A method comprising: As a method for producing a heteromultimeric protein,
(a) providing a first nucleic acid encoding a first polypeptide chain according to any one of claims 3 or 5 to 31;
(b) providing a second nucleic acid encoding a second polypeptide chain according to claim 3 or any one of claims 5-31;
(c) providing a third nucleic acid comprising a third polypeptide chain according to claim 3 or any one of claims 5 to 31;
(d) providing a fourth nucleic acid encoding a fourth polypeptide chain according to any one of claims 3 or 5 to 31; and
(e) expressing said first, second, third and fourth nucleic acids separately in a host cell or in a different set of host cells to form a protein comprising said first, second, third and fourth polypeptide chains, respectively. generating a; Loading the produced protein onto an affinity purification support, optionally a Protein-A support, and recovering the heteromultimeric protein.

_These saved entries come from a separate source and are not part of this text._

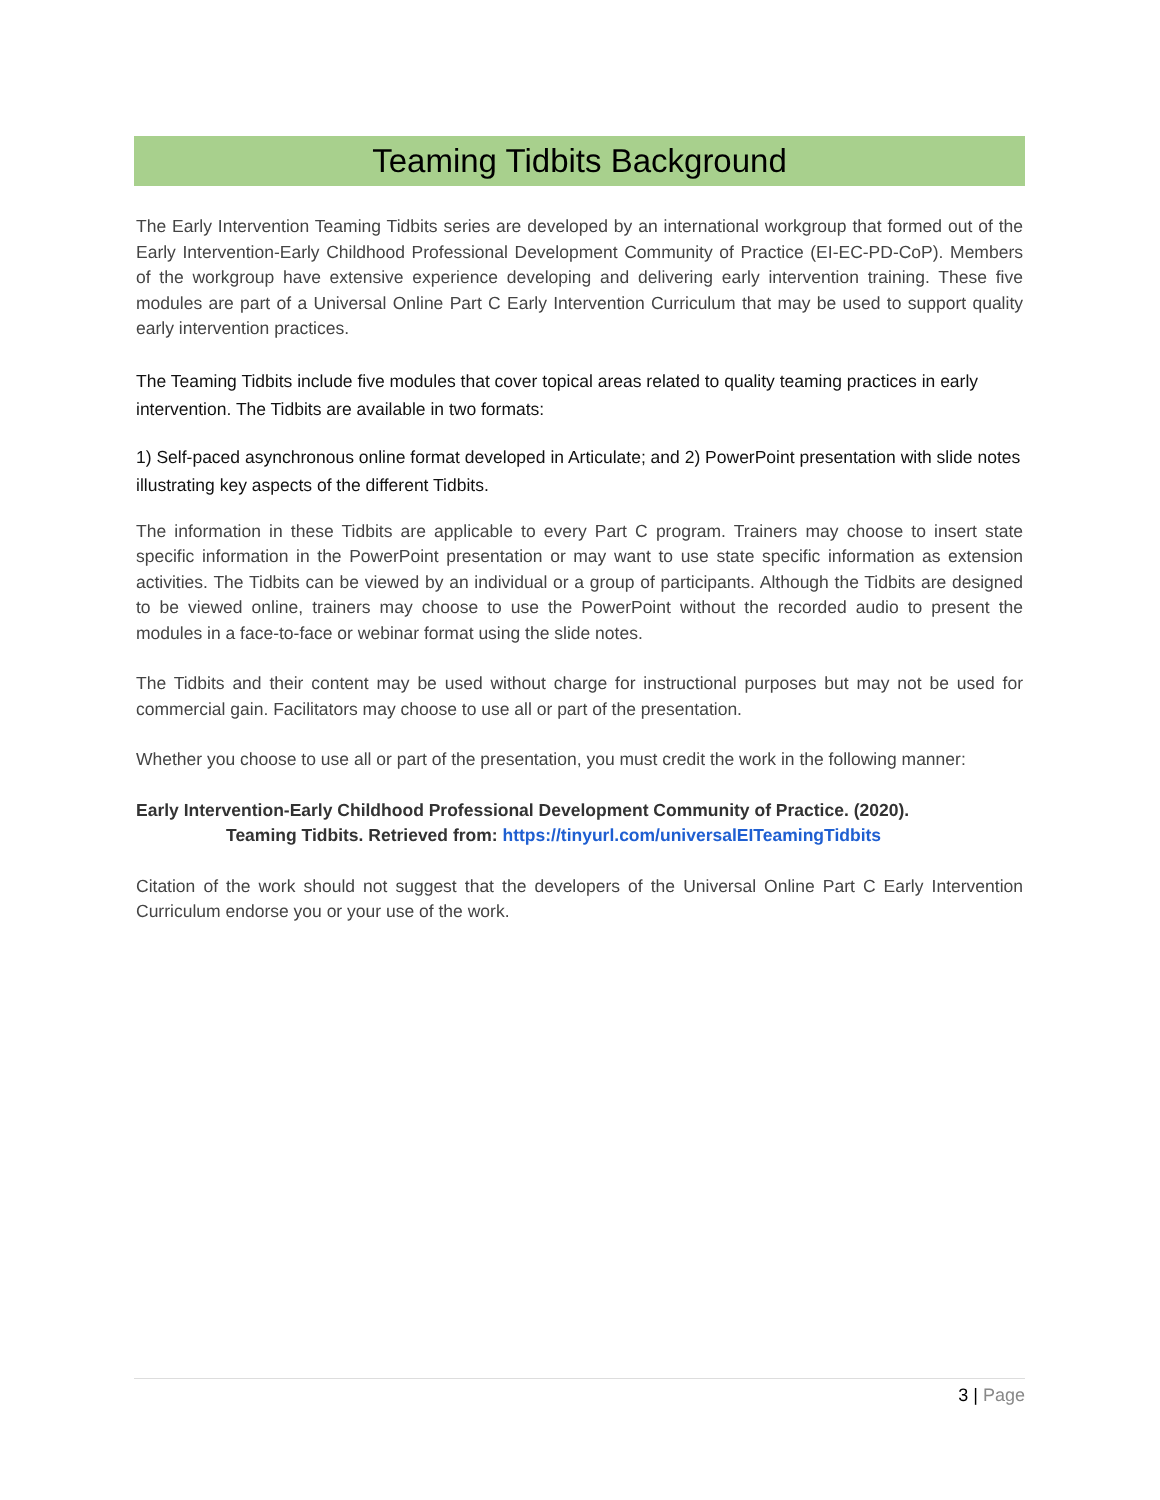Teaming Tidbits Background
The Early Intervention Teaming Tidbits series are developed by an international workgroup that formed out of the Early Intervention-Early Childhood Professional Development Community of Practice (EI-EC-PD-CoP). Members of the workgroup have extensive experience developing and delivering early intervention training. These five modules are part of a Universal Online Part C Early Intervention Curriculum that may be used to support quality early intervention practices.
The Teaming Tidbits include five modules that cover topical areas related to quality teaming practices in early intervention. The Tidbits are available in two formats:
1) Self-paced asynchronous online format developed in Articulate; and 2) PowerPoint presentation with slide notes illustrating key aspects of the different Tidbits.
The information in these Tidbits are applicable to every Part C program. Trainers may choose to insert state specific information in the PowerPoint presentation or may want to use state specific information as extension activities. The Tidbits can be viewed by an individual or a group of participants. Although the Tidbits are designed to be viewed online, trainers may choose to use the PowerPoint without the recorded audio to present the modules in a face-to-face or webinar format using the slide notes.
The Tidbits and their content may be used without charge for instructional purposes but may not be used for commercial gain. Facilitators may choose to use all or part of the presentation.
Whether you choose to use all or part of the presentation, you must credit the work in the following manner:
Early Intervention-Early Childhood Professional Development Community of Practice. (2020).
Teaming Tidbits. Retrieved from: https://tinyurl.com/universalEITeamingTidbits
Citation of the work should not suggest that the developers of the Universal Online Part C Early Intervention Curriculum endorse you or your use of the work.
3 | Page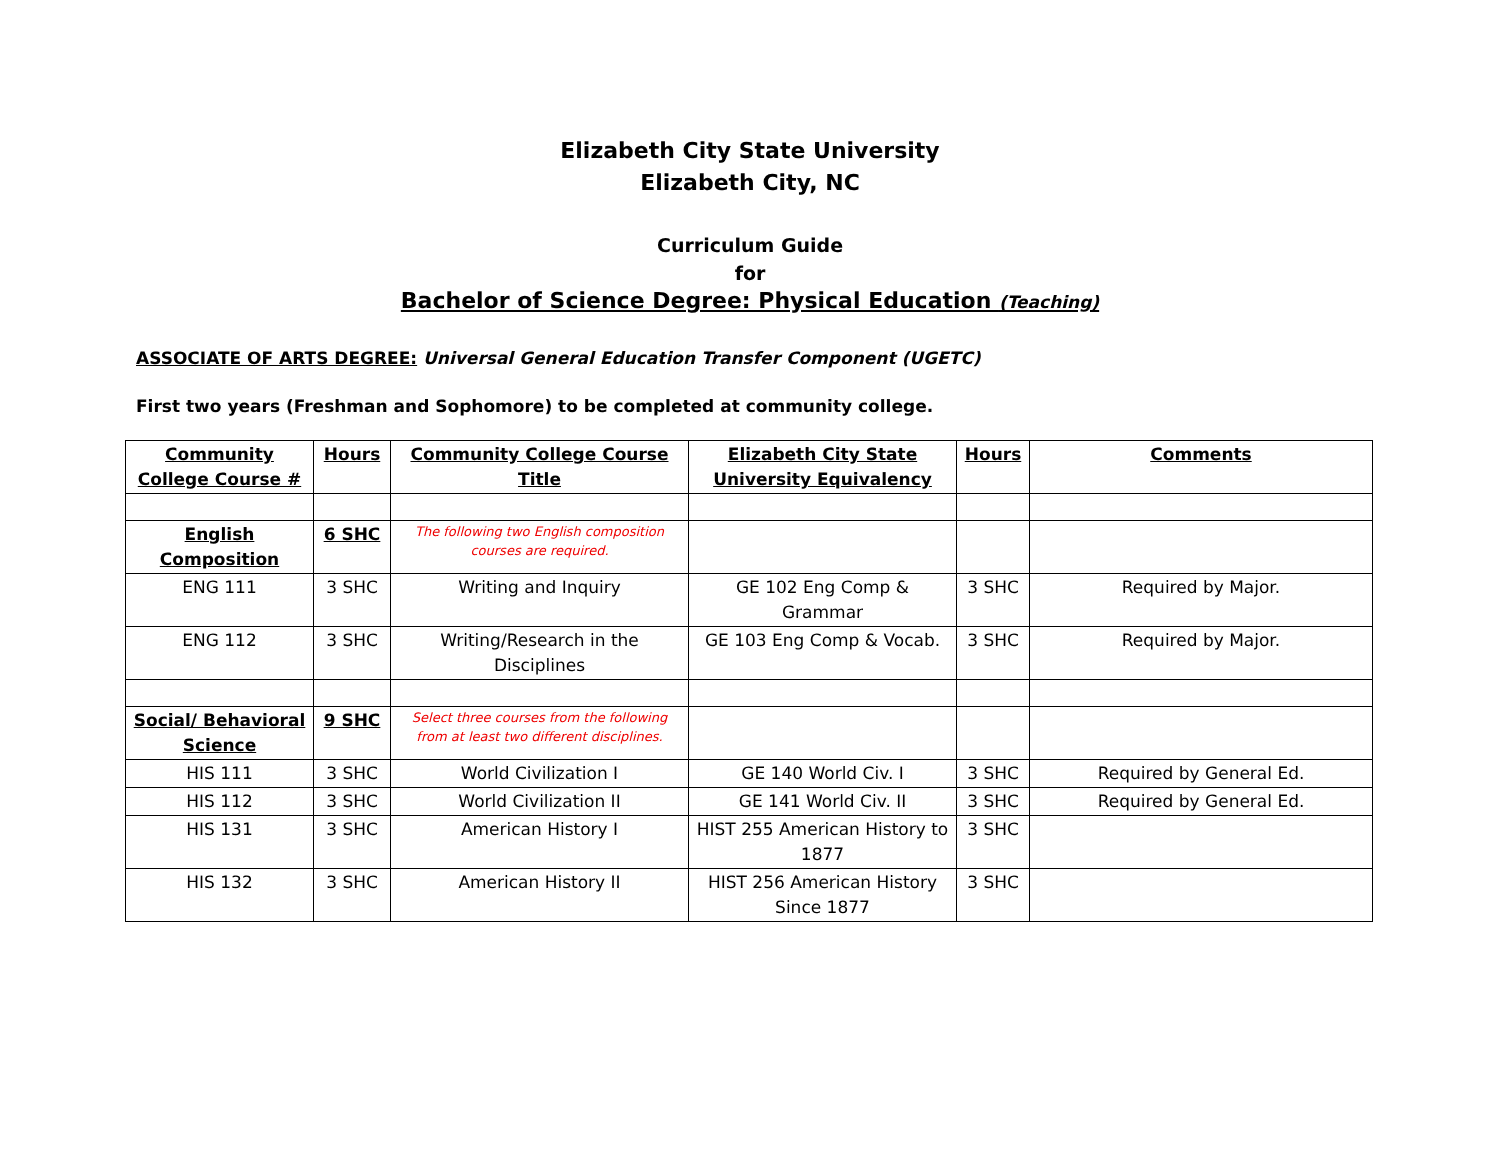Elizabeth City State University
Elizabeth City, NC
Curriculum Guide
for
Bachelor of Science Degree: Physical Education (Teaching)
ASSOCIATE OF ARTS DEGREE: Universal General Education Transfer Component (UGETC)
First two years (Freshman and Sophomore) to be completed at community college.
| Community College Course # | Hours | Community College Course Title | Elizabeth City State University Equivalency | Hours | Comments |
| --- | --- | --- | --- | --- | --- |
| English Composition | 6 SHC | The following two English composition courses are required. | | | |
| ENG 111 | 3 SHC | Writing and Inquiry | GE 102 Eng Comp & Grammar | 3 SHC | Required by Major. |
| ENG 112 | 3 SHC | Writing/Research in the Disciplines | GE 103 Eng Comp & Vocab. | 3 SHC | Required by Major. |
| Social/ Behavioral Science | 9 SHC | Select three courses from the following from at least two different disciplines. | | | |
| HIS 111 | 3 SHC | World Civilization I | GE 140 World Civ. I | 3 SHC | Required by General Ed. |
| HIS 112 | 3 SHC | World Civilization II | GE 141 World Civ. II | 3 SHC | Required by General Ed. |
| HIS 131 | 3 SHC | American History I | HIST 255 American History to 1877 | 3 SHC | |
| HIS 132 | 3 SHC | American History II | HIST 256 American History Since 1877 | 3 SHC | |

A method comprising: A method for identifying or evaluating a polypeptide, comprising:
(a) providing nucleic acid(s) encoding a polypeptide of the protein of any one of claims 1 to 31;
(b) expressing the nucleic acid in a host cell to produce each of the proteins; and recovering the protein; and
(c) evaluating the resulting protein for biological activity of interest.
A method comprising: 45. The method of claim 44, wherein the polypeptide is evaluated when: when incubated with NK cells in the presence of target cells (expressing the antigen of interest), the polypeptide is optionally converted to NKp46 ⁺ CD16 ⁺ NK cells and/or NKp46 ⁺ CD16 ^- NK cells. A method comprising testing the ability to enhance NK cell activation, cytotoxicity, proliferation and/or cytokine receptor signaling.